Construction companies eyeing the access controlled, six-lane expressway projects of National Highways Authority of India (NHAI) are likely to get investment opportunities for at least four such projects spread over 495 km over the next few months.

They are Chandikhol-Jagatpur-Bhubaneswar (70 kilometre length, estimated cost Rs 761 crore), Delhi-Hapur (47 km, Rs 474 crore), the 198-km stretch of Vijayawada-Elluru-Rajamundri (Rs 1,602 crore) and the 180-km stretch on Delhi-Agra highway (Rs 1,918 crore). The feasibility reports for these projects are already completed and the work is likely to be awarded in about six months, said NHAI officials. Toll collection

These projects are for widening the current four-lane highways into six lanes and operating them for certain durations.

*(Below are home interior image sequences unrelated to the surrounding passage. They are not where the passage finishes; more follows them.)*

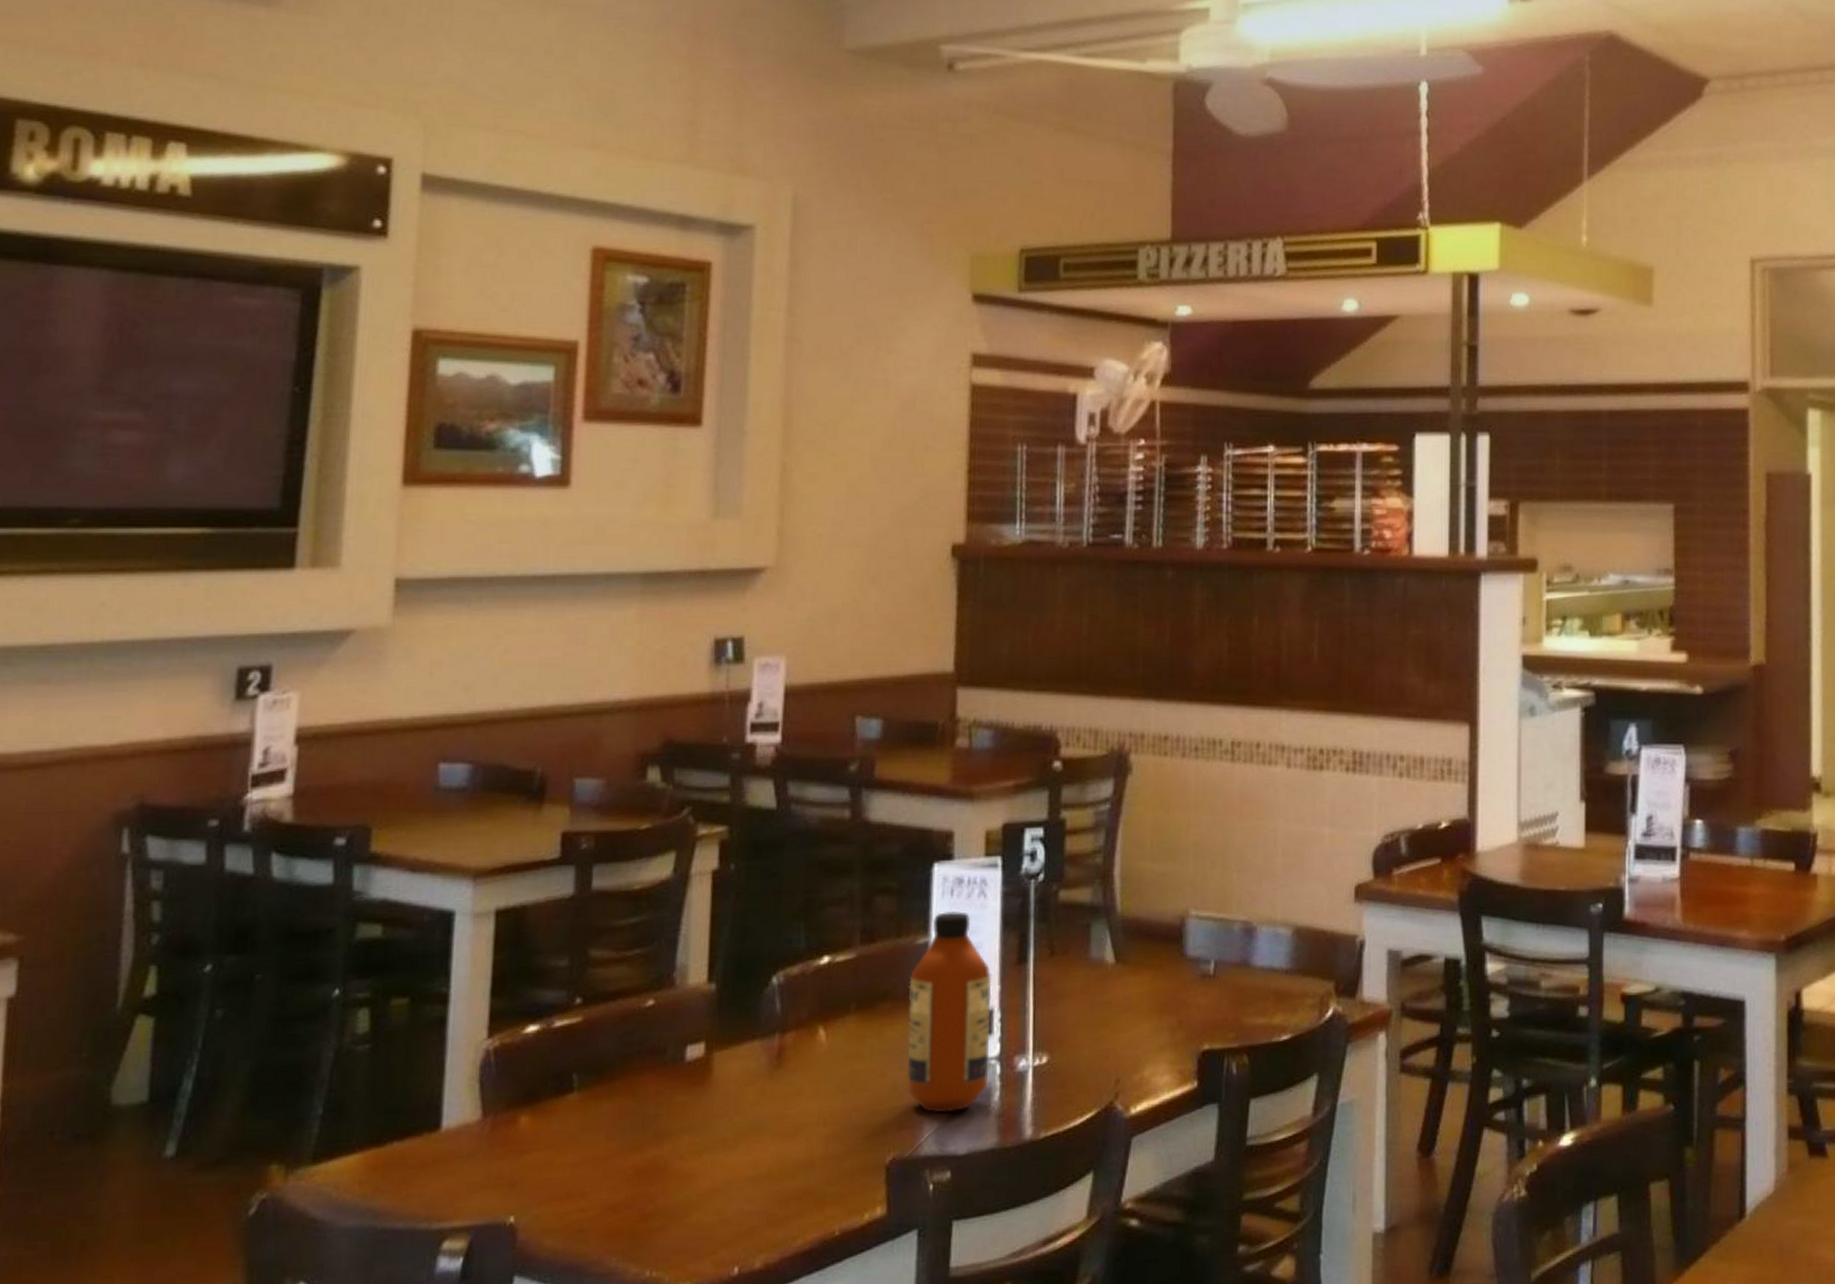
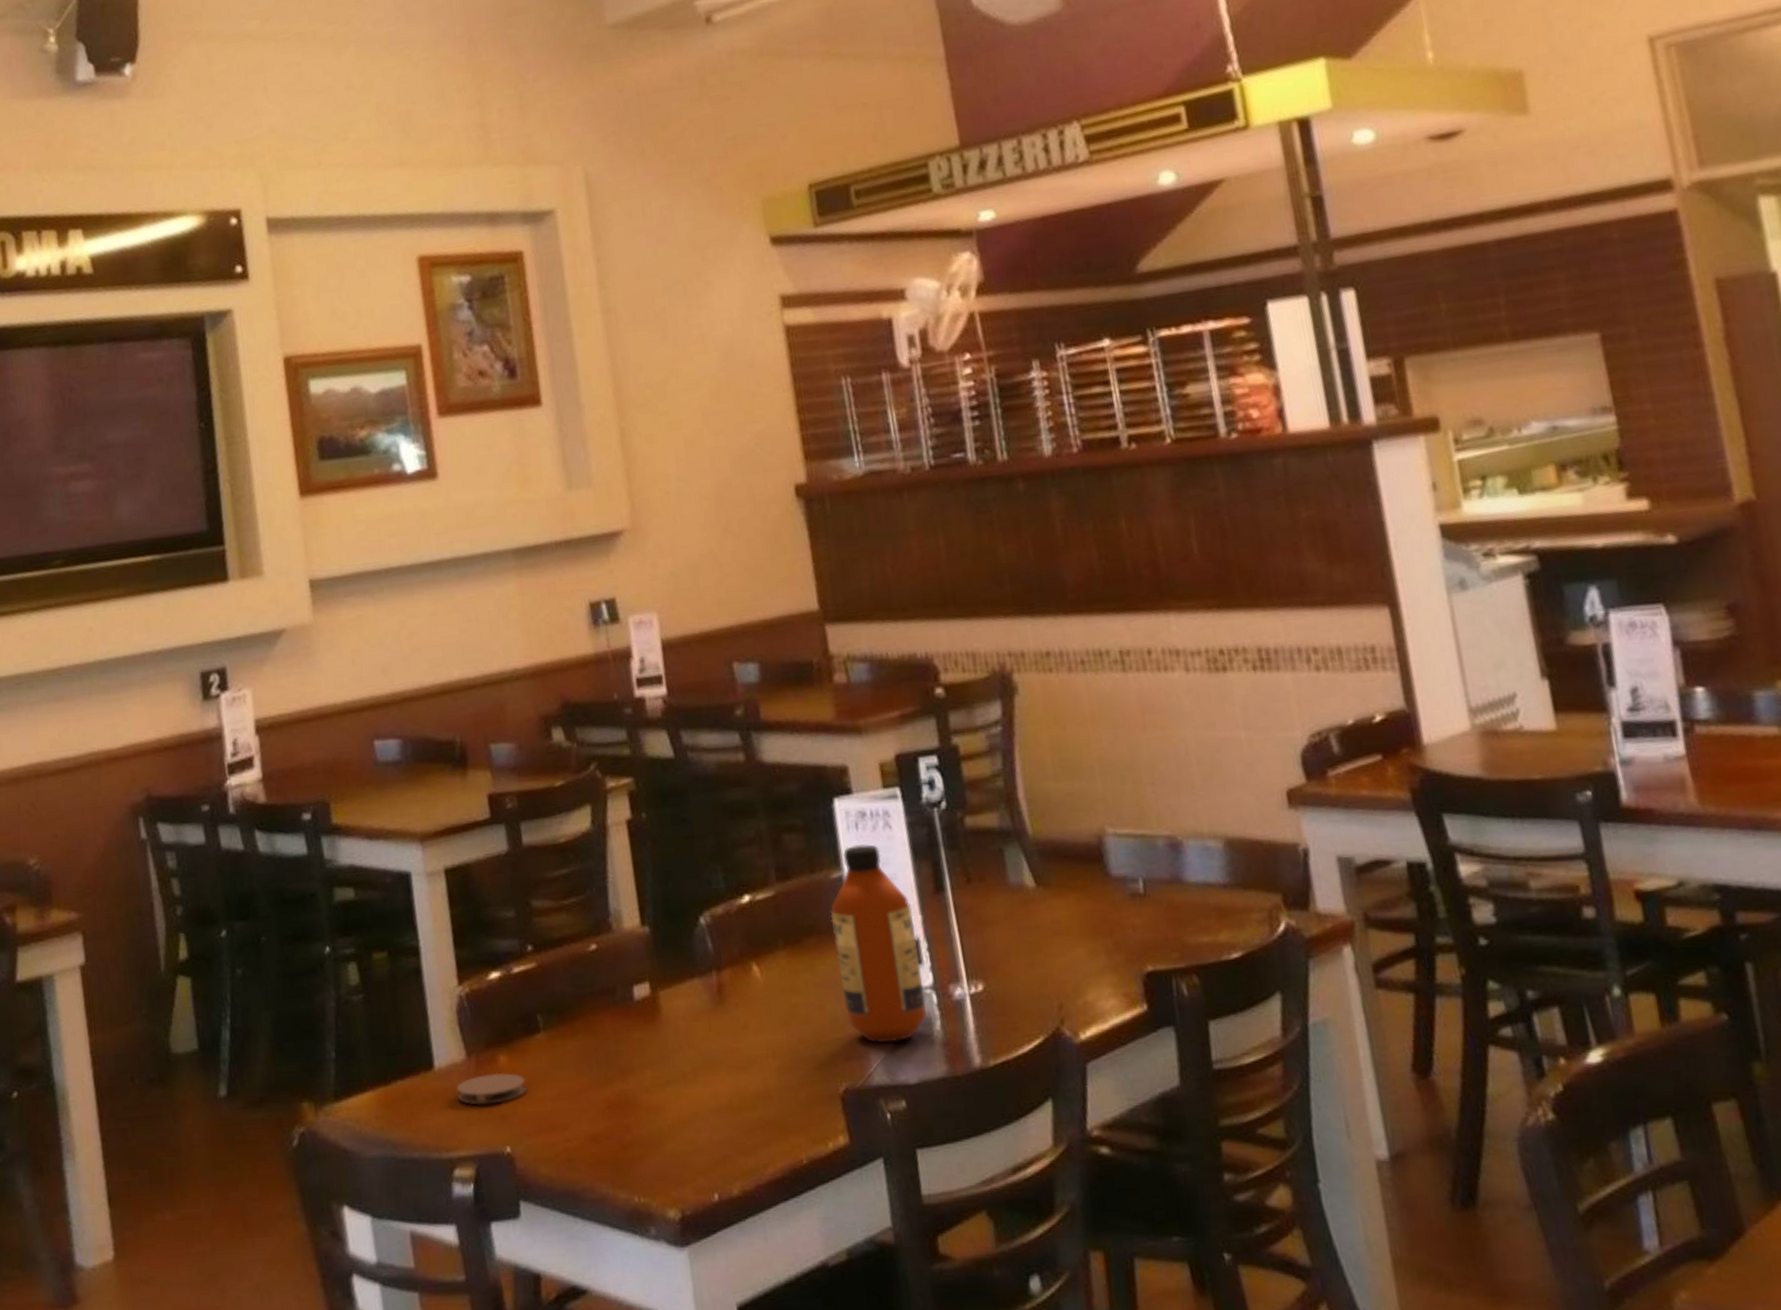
coaster: none [463,1135,546,1171] -> present [457,1072,526,1105]

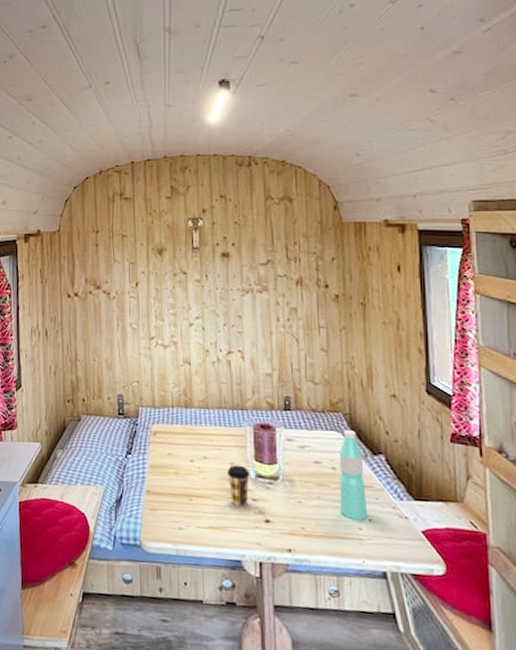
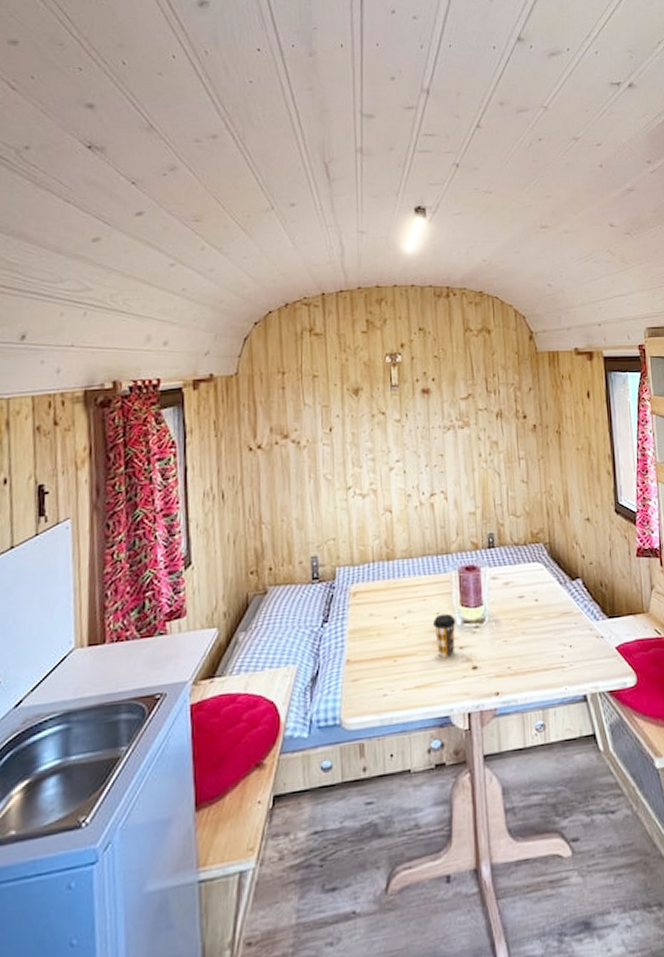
water bottle: present [339,430,368,520] -> none [541,559,569,649]

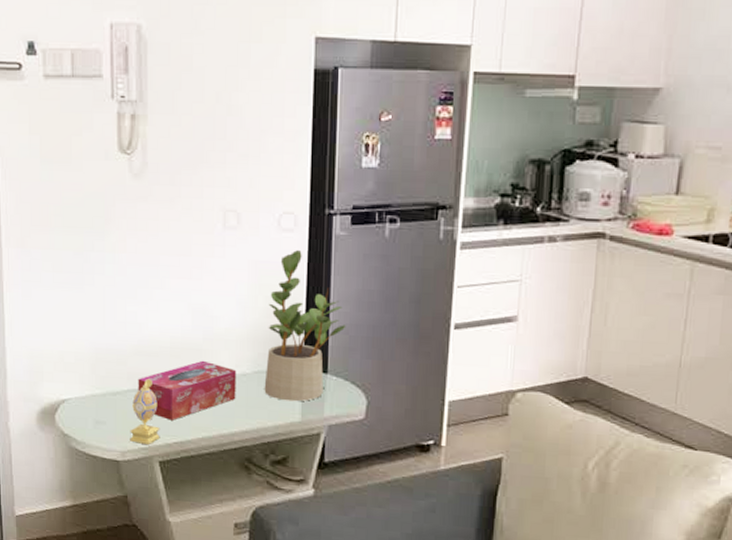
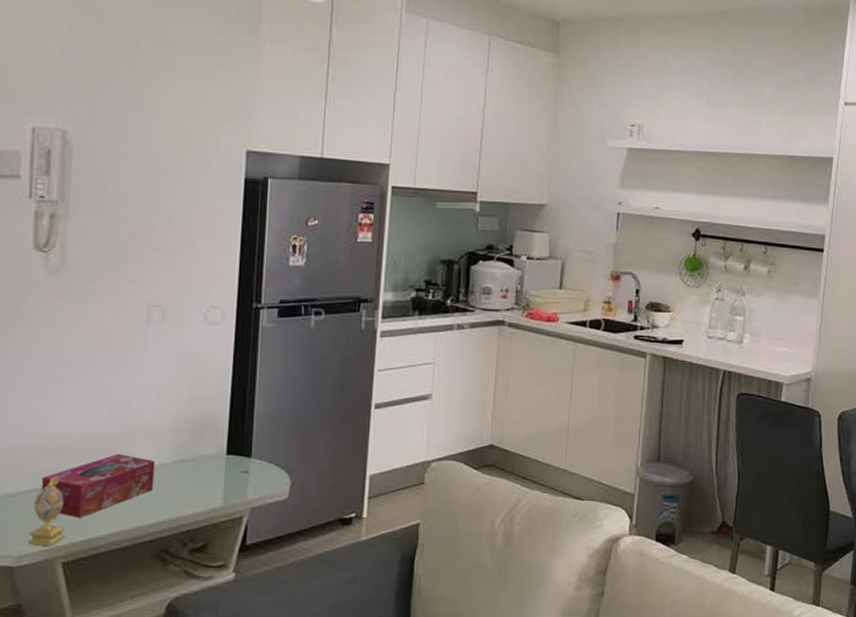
potted plant: present [264,250,346,402] -> none [184,342,271,488]

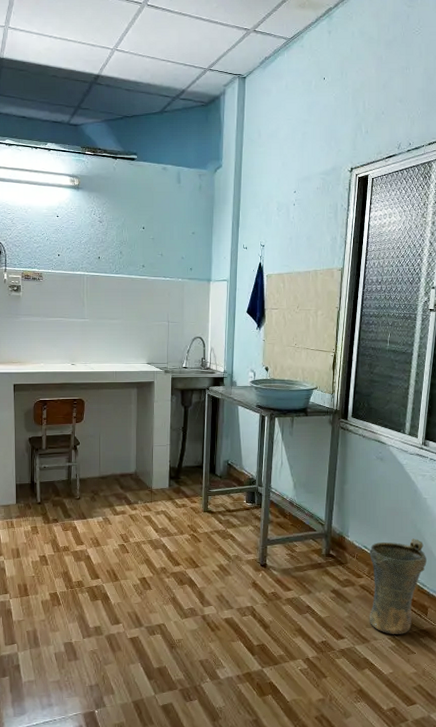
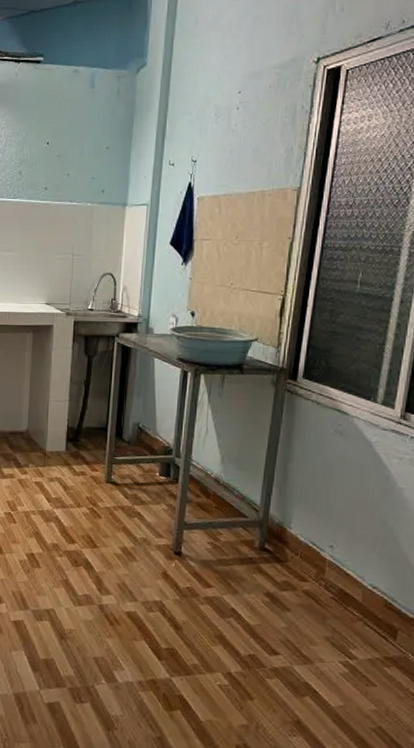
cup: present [369,538,427,634] -> none [313,538,399,660]

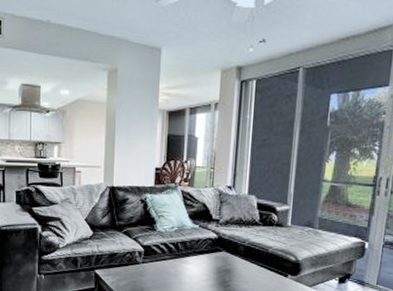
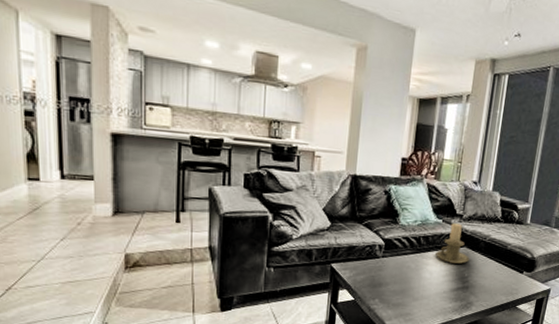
candle holder: none [194,228,230,268] -> present [435,223,470,264]

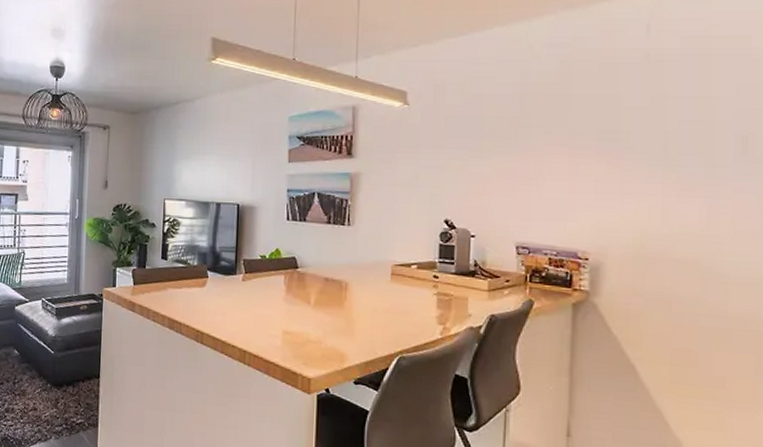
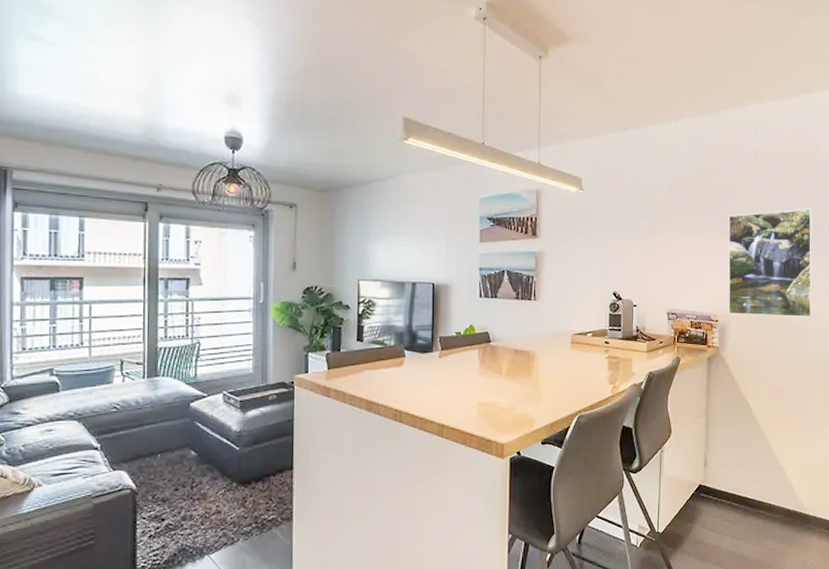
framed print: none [603,120,738,262] -> present [728,208,813,318]

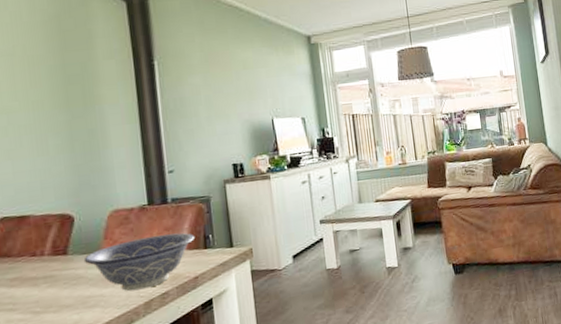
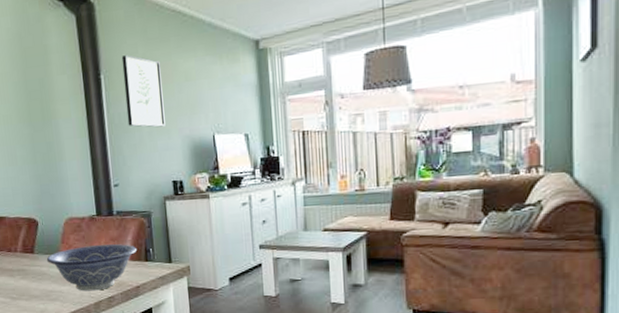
wall art: none [177,43,224,112] -> present [121,55,166,127]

Companies would have to bid competitively for these projects on a revenue-sharing basis. Thus companies would have to bid on the extent of toll revenue that they are ready to share with the Government if they are allowed to operate the roads.

Since these highways are already four-lane stretches, the road operators can start toll collection even during the project construction phase from an ‘appointed date’ (within six months of winning the project), mutually decided by NHAI and the road operator. The toll revenues will be routed to an escrow account.

… From the NHAI perspective, these projects have emerged as money-spinners, with companies willing to foot the entire construction cost and part with two per cent to 48.06 per cent of their revenues in the initial leg of the project.

At the end of the concession period, which is about 12 to 15 years duration, the winning firms have agreed to part with 12 per cent to 59 per cent share of toll revenues.